From the outset of I’m Telling the Truth, but I’m Lying, the stunning essay collection from poet, writer, mental health advocate Bassey Ikpi largely themed around living with bipolar II disorder, we are made aware that while this body of work is presented with a clear intention, some of the stories told may come by way of fraught or reconstructed memories.
“The problem is that I don’t remember much about my childhood and have only fragments of everything else,” Ikpi writes in “This First Essay Is to Prove to You That I Had a Childhood.” The admission is appreciated, but what matters most to me is Ikpi is able to bring us into her world and capture how the moments she shares with us made her feel. So, while Ikpi is correct in that what she does remember is presented with “stark clarity” in select essays, as far as the details that are scant to her, where they may lack in specifics they make up for in beautiful prose on what life with mental illness looks like in all its facets through powerful stories found throughout her debut book.
“I need to prove to you that I didn’t enter the world broken,” Ikpi writes. “I need to prove that I existed before.” If such is her intention, Ikpi exceeds that goal in the very first pages that follow. That existence before the diagnosis begins in Nigeria, though, where she describes coming to America as a young child to rejoin her parents who settled in the country before she joined them.

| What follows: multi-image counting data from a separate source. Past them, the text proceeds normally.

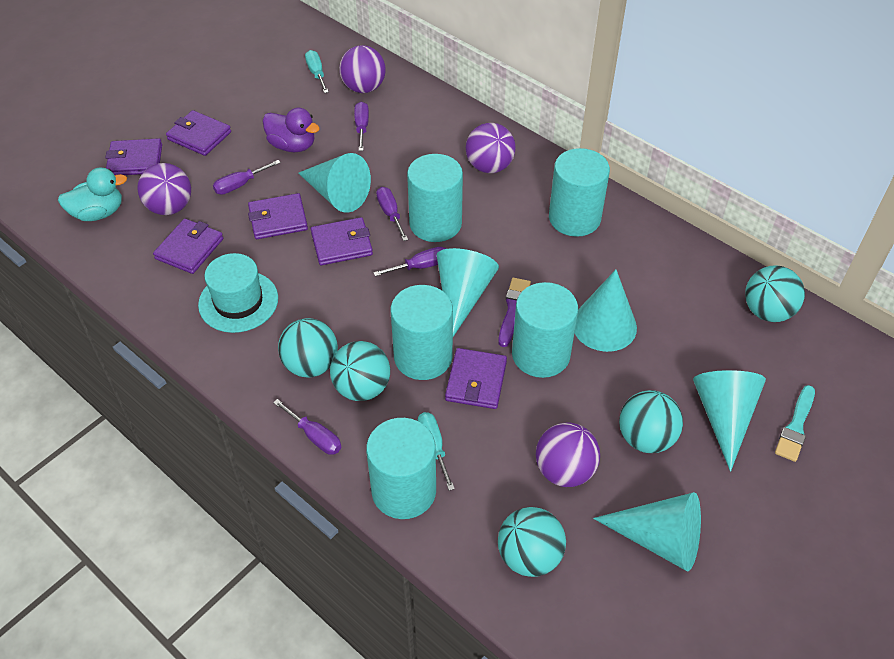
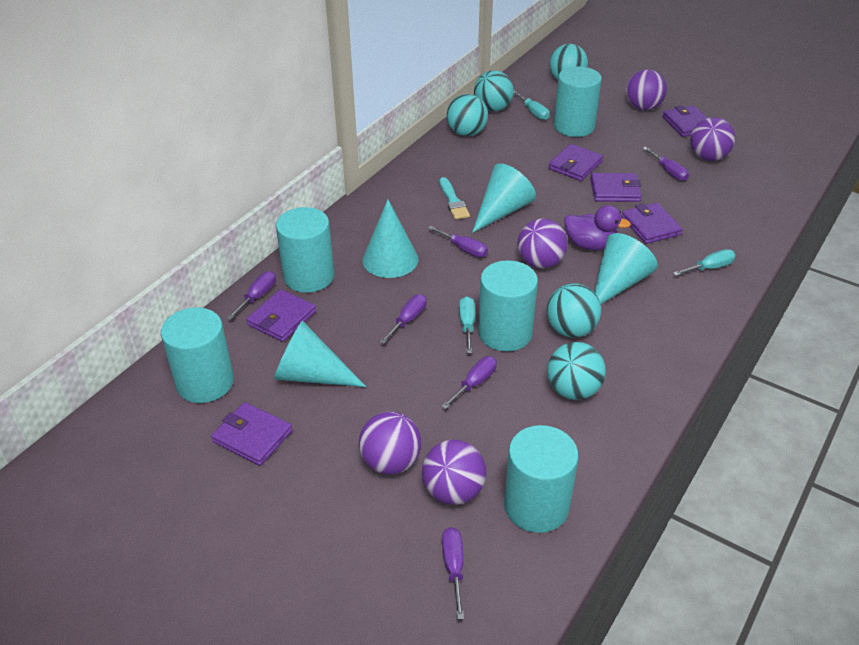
purple ball: 4 -> 5
purple brush: 1 -> 0
purple screwdriver: 5 -> 6
turquoise cone: 5 -> 4
turquoise duck: 1 -> 0
turquoise hat: 1 -> 0
turquoise screwdriver: 2 -> 3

Upon her arrival, she enters a home where “a father loved his parents” and “mother did not love hers” how that imbalance gives way to its own household tensions. As a child of the 80s, it’s interesting to read her recollection of the Challenger disaster on television as a very young child. The same can be said of living in the city of Stillwater, Oklahoma as a young immigrant child from Nigeria.
The stories highlight how a lot of life happens for Ikpi long before she moved to New York much less when she comes to learn she has a mental illness — including the very start of her early career as part of the cast of BET’s Teen Summit. But as we are taken into her 20s – namely working as a Def Poetry Jam performer while living in Brooklyn – Ikpi writes in great detail about how life changed before the diagnosis. From the weight of the anxiety attacks to how depression can result in a week of hospitalization or how a misdiagnosis (in Ikpi’s case, it was chronic fatigue syndrome) prolongs proper treatment, Ikpi provides immense insight into what so many people living with bipolar II disorder – including those we love – have to grapple with.
In “What Bipolar II Feels Like,” an excerpt of the book recently featured in the New York Times, Sunday Review, here Ikpi asks readers to recall the first time they rode a ferris wheel and experienced “Your entire body tingled with the intersection of joy and indestructibility and fearlessness and that good anxious recklessness. So damn excited to be alive at that moment. You could do anything.” Before considering: “Now imagine feeling that every day for a week, or a month, or a few months. Twenty-four hours a day, seven days a week, without a break. So that everything you do feels like THE BIGGEST MOST AMAZING THING YOU HAVE EVER DONE IN YOUR LIFE!”
Ikpi provides other examples – including references to Citizens of Humanity and Oprah – but they all lead to the same pathway: “Imagine you don’t fit anywhere, not even in your own head.”
Ikpi is not the first to write about mental illness, but I can’t say I’ve ever read a narrative about it like this. For those who’ve followed Ikpi’s work as a performer or her words as a writer or musings on social media, we know that her writing is yes, poetic and lyrical with tenderness and thoughtfulness but also funny. She’s just so damn funny and her wit often makes her essays as humorous as they are heartbreaking.
This book chronicles how one woman learned to face her troubles and overcome them. You want to root for her well being. You want to be more understanding of others. And, for some of us, by the end of I’m Telling The Truth, but I’m Lying, you might find yourself realizing you are no less guilty of telling yourself certain stories in order to deal with trauma, secrets, and shame. The hope is that you’ve taken such troubles on even half as mightily as Ikpi has.
I’m Telling the Truth, but I’m Lying is available for pre-order and will be released on August 2oth.